→ Task description:
Reproduce the records below verbatim, omitting the pictures.

* * *

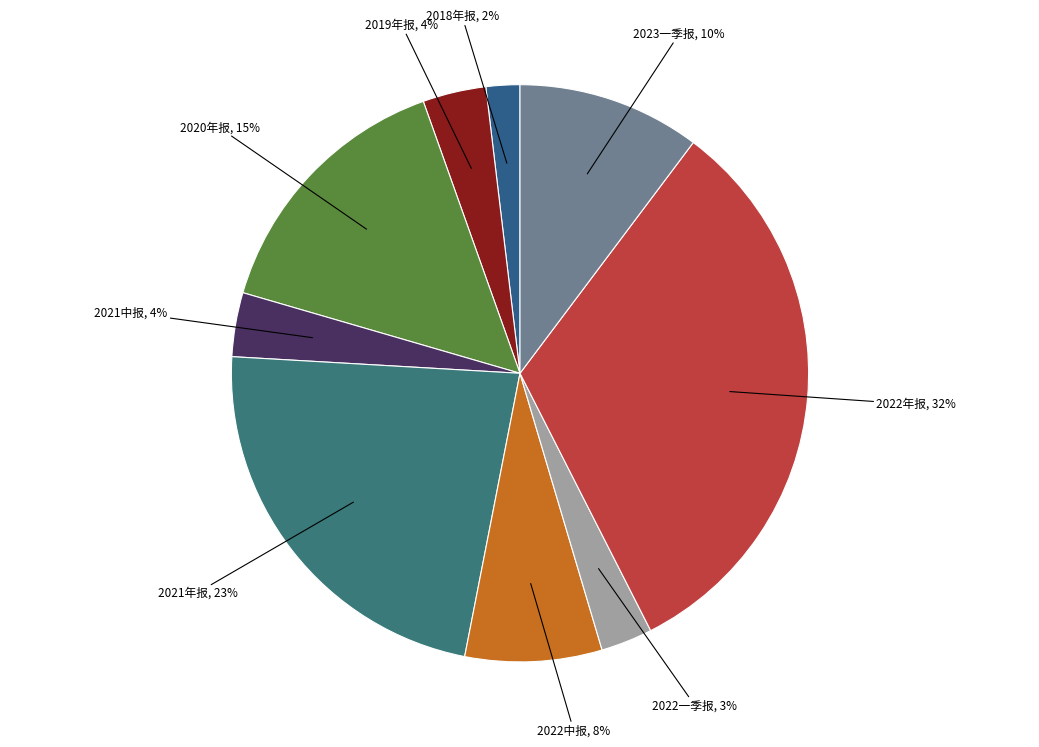

Is it true that 2022年报 is 44% of the pie?

False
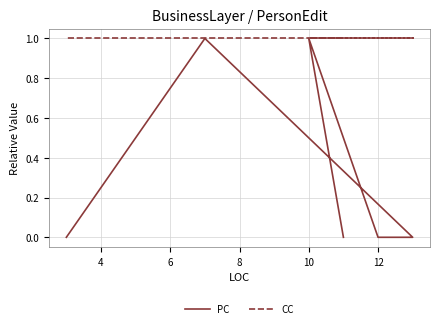

At 10, list the series in order from smallest to largest.

PC, CC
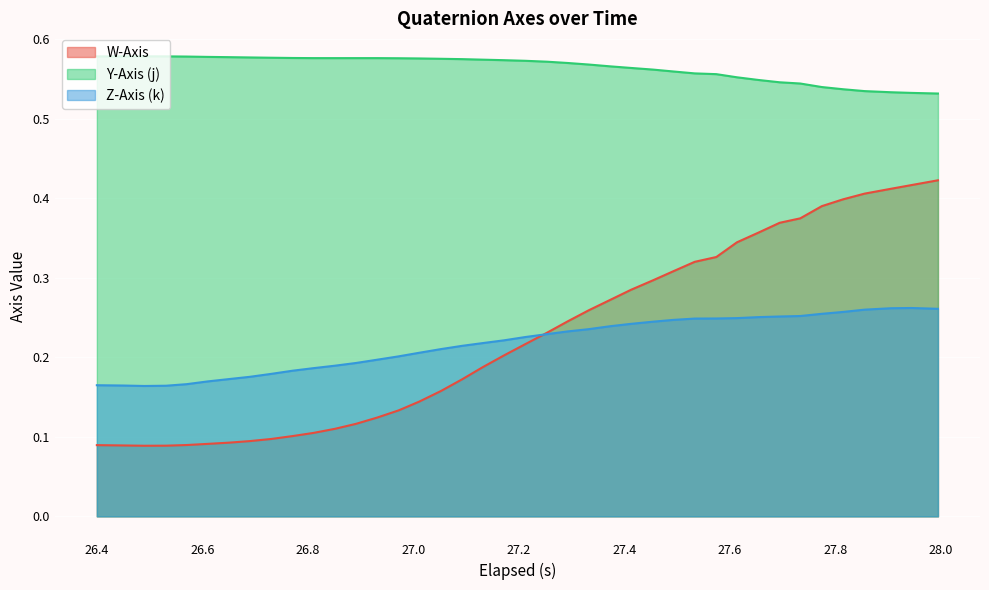

Rank the series by their maximum value, from lowest to highest.

Z-Axis (k), W-Axis, Y-Axis (j)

* * *

→ Response below:
Is it true that 2022年报 is 44% of the pie?

False

At 10, list the series in order from smallest to largest.

PC, CC

Rank the series by their maximum value, from lowest to highest.

Z-Axis (k), W-Axis, Y-Axis (j)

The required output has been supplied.